▶ _What you are asked to do_
As you look over the data below, please find each line where the word "with" appears, then copy it.

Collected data
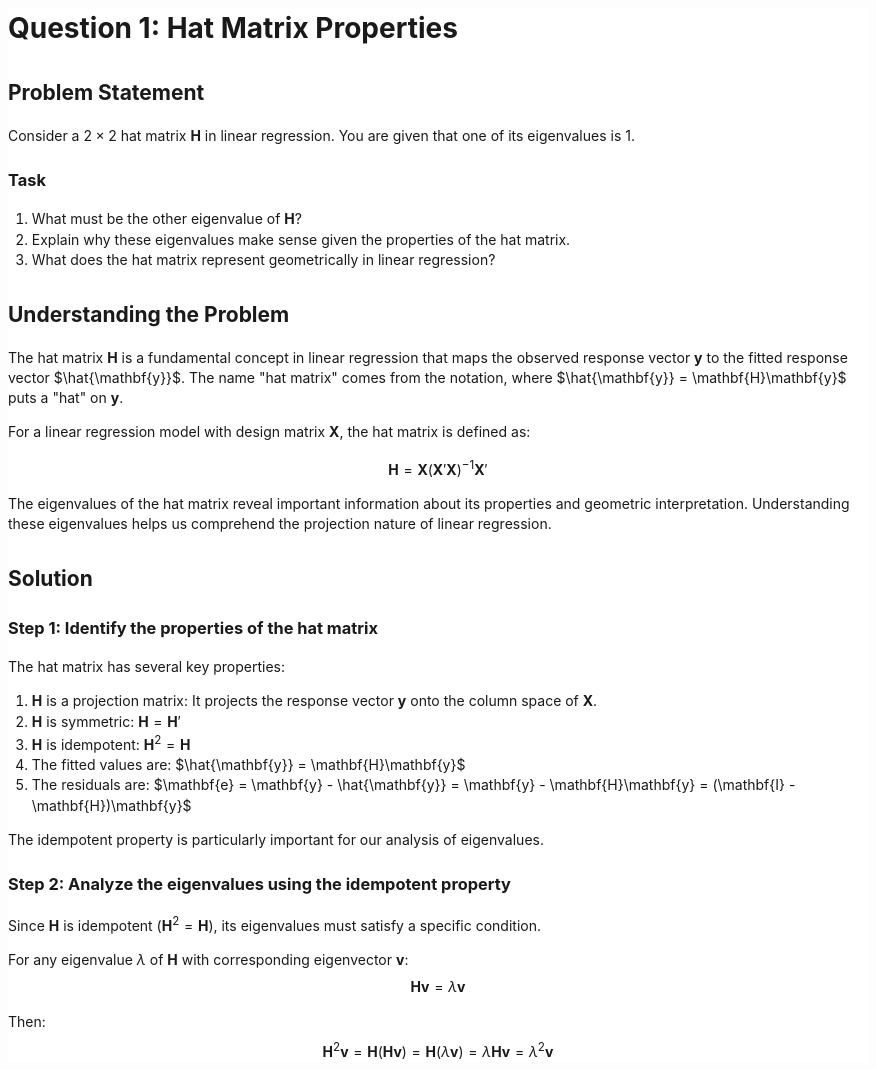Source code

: # Question 1: Hat Matrix Properties

## Problem Statement
Consider a $2 \times 2$ hat matrix $\mathbf{H}$ in linear regression. You are given that one of its eigenvalues is 1.

### Task
1. What must be the other eigenvalue of $\mathbf{H}$?
2. Explain why these eigenvalues make sense given the properties of the hat matrix.
3. What does the hat matrix represent geometrically in linear regression?

## Understanding the Problem
The hat matrix $\mathbf{H}$ is a fundamental concept in linear regression that maps the observed response vector $\mathbf{y}$ to the fitted response vector $\hat{\mathbf{y}}$. The name "hat matrix" comes from the notation, where $\hat{\mathbf{y}} = \mathbf{H}\mathbf{y}$ puts a "hat" on $\mathbf{y}$.

For a linear regression model with design matrix $\mathbf{X}$, the hat matrix is defined as:

$$\mathbf{H} = \mathbf{X}(\mathbf{X}'\mathbf{X})^{-1}\mathbf{X}'$$

The eigenvalues of the hat matrix reveal important information about its properties and geometric interpretation. Understanding these eigenvalues helps us comprehend the projection nature of linear regression.

## Solution

### Step 1: Identify the properties of the hat matrix
The hat matrix has several key properties:

1. $\mathbf{H}$ is a projection matrix: It projects the response vector $\mathbf{y}$ onto the column space of $\mathbf{X}$.
2. $\mathbf{H}$ is symmetric: $\mathbf{H} = \mathbf{H}'$
3. $\mathbf{H}$ is idempotent: $\mathbf{H}^2 = \mathbf{H}$
4. The fitted values are: $\hat{\mathbf{y}} = \mathbf{H}\mathbf{y}$
5. The residuals are: $\mathbf{e} = \mathbf{y} - \hat{\mathbf{y}} = \mathbf{y} - \mathbf{H}\mathbf{y} = (\mathbf{I} - \mathbf{H})\mathbf{y}$

The idempotent property is particularly important for our analysis of eigenvalues.

### Step 2: Analyze the eigenvalues using the idempotent property
Since $\mathbf{H}$ is idempotent ($\mathbf{H}^2 = \mathbf{H}$), its eigenvalues must satisfy a specific condition.

For any eigenvalue $\lambda$ of $\mathbf{H}$ with corresponding eigenvector $\mathbf{v}$:
$$\mathbf{H}\mathbf{v} = \lambda\mathbf{v}$$

Then:
$$\mathbf{H}^2\mathbf{v} = \mathbf{H}(\mathbf{H}\mathbf{v}) = \mathbf{H}(\lambda\mathbf{v}) = \lambda\mathbf{H}\mathbf{v} = \lambda^2\mathbf{v}$$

▶ _Output below_
For a linear regression model with design matrix $\mathbf{X}$, the hat matrix is defined as:
For any eigenvalue $\lambda$ of $\mathbf{H}$ with corresponding eigenvector $\mathbf{v}$:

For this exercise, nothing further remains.